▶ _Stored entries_
※ ※ ※
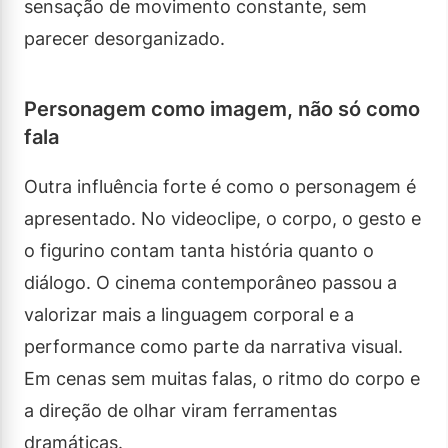
sensação de movimento constante, sem
parecer desorganizado.
Personagem como imagem, não só como
fala
Outra influência forte é como o personagem é
apresentado. No videoclipe, o corpo, o gesto e
o figurino contam tanta história quanto o
diálogo. O cinema contemporâneo passou a
valorizar mais a linguagem corporal e a
performance como parte da narrativa visual.
Em cenas sem muitas falas, o ritmo do corpo e
a direção de olhar viram ferramentas
dramáticas.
※ ※ ※
The answer must consist of every line above that holds the string "como", copied exactly.

Personagem como imagem, não só como
Outra influência forte é como o personagem é
performance como parte da narrativa visual.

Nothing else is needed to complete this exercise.